EXCERPT PROVIDED ▸
#####

# Bessel inequality

The inequality

$$ \| f \| ^ {2} = (f, f) \geq \ \sum _ {\alpha \in A } \frac{| (f, \phi _ \alpha ) | ^ {2} }{( \phi _ \alpha , \phi _ \alpha ) } = $$

$$ = \ \sum _ {\alpha \in A } \left | \left ( f, \frac{\phi _ \alpha }{\| \phi _ \alpha \| } \right ) \right | ^ {2} , $$

where $ f $ is an element of a (pre-) Hilbert space $ H $ with scalar product $ (f, \phi ) $ and $ \{ {\phi _ \alpha } : {\alpha \in A } \} $ is an orthogonal system of non-zero elements of $ H $. The right-hand side of Bessel's inequality never contains more than a countable set of non-zero components, whatever the cardinality of the index set $ A $. Bessel's inequality follows from the Bessel identity

$$ \left \| f - \sum _ {i = 1 } ^ { n } x ^ {\alpha _ {i} } \phi _ {\alpha _ {i} } \ \right \| ^ {2} \equiv \ | f | ^ {2} - \sum _ {i = 1 } ^ { n } \lambda _ {\alpha _ {i} } | x ^ {\alpha _ {i} } | ^ {2} , $$

which is valid for any finite system of elements $ \{ {\phi _ {\alpha _ {i} } } : {i = 1 \dots n } \} $. In this formula the $ x ^ {\alpha _ {i} } $ are the Fourier coefficients of the vector $ f $ with respect to the orthogonal system $ \{ \phi _ {\alpha _ {1} } \dots \phi _ {\alpha _ {n} } \} $, i.e.

$$ x ^ {\alpha _ {i} } = \ { \frac{1} \lambda _ {\alpha _ {i} } } (f, \phi _ {\alpha _ {i} } ),\ \ \lambda _ {\alpha _ {i} } = \ ( \phi _ {\alpha _ {i} } , \phi _ {\alpha _ {i} } ). $$

The geometric meaning of Bessel's inequality is that the orthogonal projection of an element $ f $ on the linear span of the elements $ \phi _ \alpha $, $ \alpha \in A $, has a norm which does not exceed the norm of $ f $( i.e. the hypothenuse in a right-angled triangle is not shorter than one of the other sides). For a vector $ f $ to belong to the closed linear span of the vectors $ \phi _ \alpha $, $ \alpha \in A $, it is necessary and sufficient that Bessel's inequality becomes an equality. If this occurs for any $ f \in H $, one says that the Parseval equality holds for the system $ \{ {\phi _ \alpha } : {\alpha \in A } \} $ in $ H $.

#####

SOURCE DATA ▸
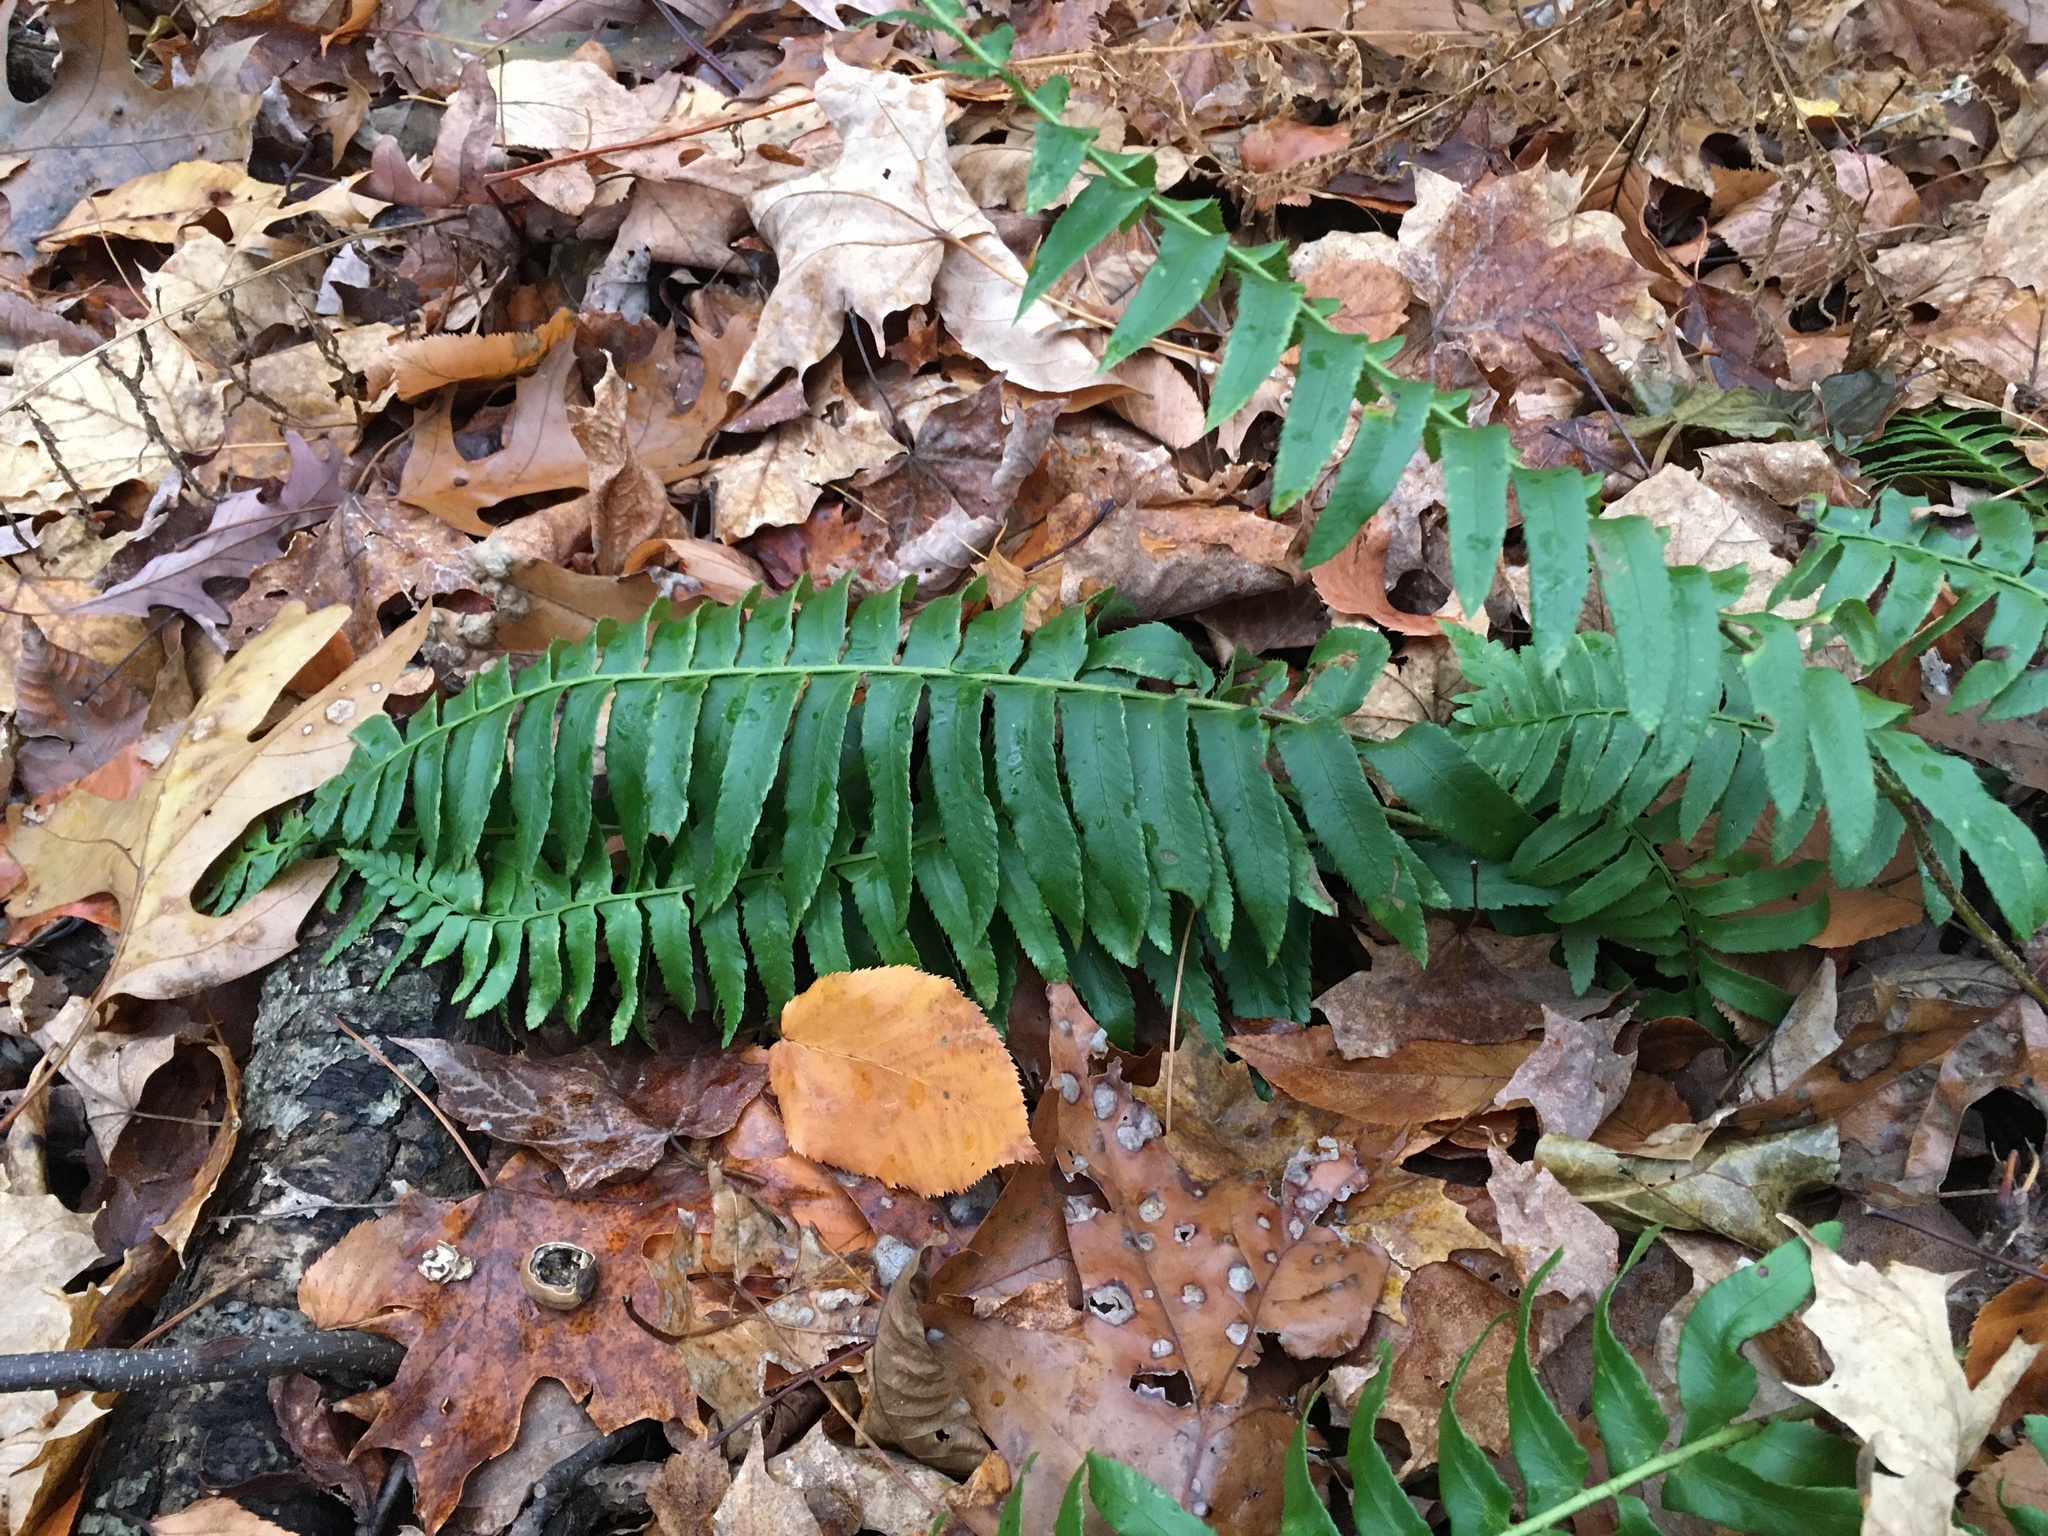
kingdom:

#####

TASKS FOR THIS EXERCISE ▸
1 > Decide whether each statement agrees with the entry on Bessel's inequality, answering yes or no and quoting the deciding words from it: (a) when the index set A is uncountable, the right-hand side of Bessel's inequality can have uncountably many non-zero components; (b) the Bessel identity is valid for any finite system of elements; (c) the Parseval equality is said to hold for the system when Bessel's inequality becomes an equality for every f in H.
2 > Write the next part of the entry on Bessel's inequality, starting after its final sentence about the Parseval equality.

OUTPUTS ▸
1 >
(a) No: "The right-hand side of Bessel's inequality never contains more than a countable set of non-zero components, whatever the cardinality of the index set $ A $."
(b) Yes: "which is valid for any finite system of elements"
(c) Yes: "If this occurs for any $ f \in H $, one says that the Parseval equality holds for the system"

2 >
For a system $ \{ {\phi _ \alpha } : {\alpha = 1, 2 , . . . } \} $ of linearly independent (not necessarily orthogonal) elements of $ H $ Bessel's identity and Bessel's inequality assume the form

$$ \left \| f - \sum _ {\alpha , \beta = 1 } ^ { n } b _ {n} ^ {\alpha \beta } (f, \phi _ \beta ) \phi _ \alpha \right \| ^ {2\ } \equiv $$

$$ \equiv \ \| f \| ^ {2} - \sum _ {\alpha , \beta = 1 } ^ { n } b _ {n} ^ {\alpha \beta } (f, \phi _ \alpha ) (f, \phi _ \beta ), $$

$$ \| f \| ^ {2} \geq \sum _ {\alpha , \beta = 1 } ^ { n } b _ {n} ^ {\alpha \beta } (f, \phi _ \alpha ) (f, \phi _ \beta ), $$

where $ b _ {n} ^ {\alpha \beta } $ are the elements of the matrix inverse to the Gram matrix (cf. Gram determinant) of the first $ n $ vectors of the initial system.

The inequality was derived by F.W. Bessel in 1828 for the trigonometric system.

#### References

[1] | L.D. Kudryavtsev, "Mathematical analysis" , 2 , Moscow (1973) (In Russian) |

#### Comments

Usually, the orthogonal system of elements $ \{ \phi _ \alpha \} $ is orthonormalized, i.e. one sets $ \psi _ \alpha = \phi _ \alpha / \| \phi _ \alpha \| $. Bessel's inequality then takes the form

$$ \sum _ {\alpha \in A } | (f, \psi _ \alpha ) | \leq \ \| f \| ^ {2} , $$

which is easier to remember. In this form it is used in approximation theory, Fourier analysis, the theory of orthogonal polynomials, etc.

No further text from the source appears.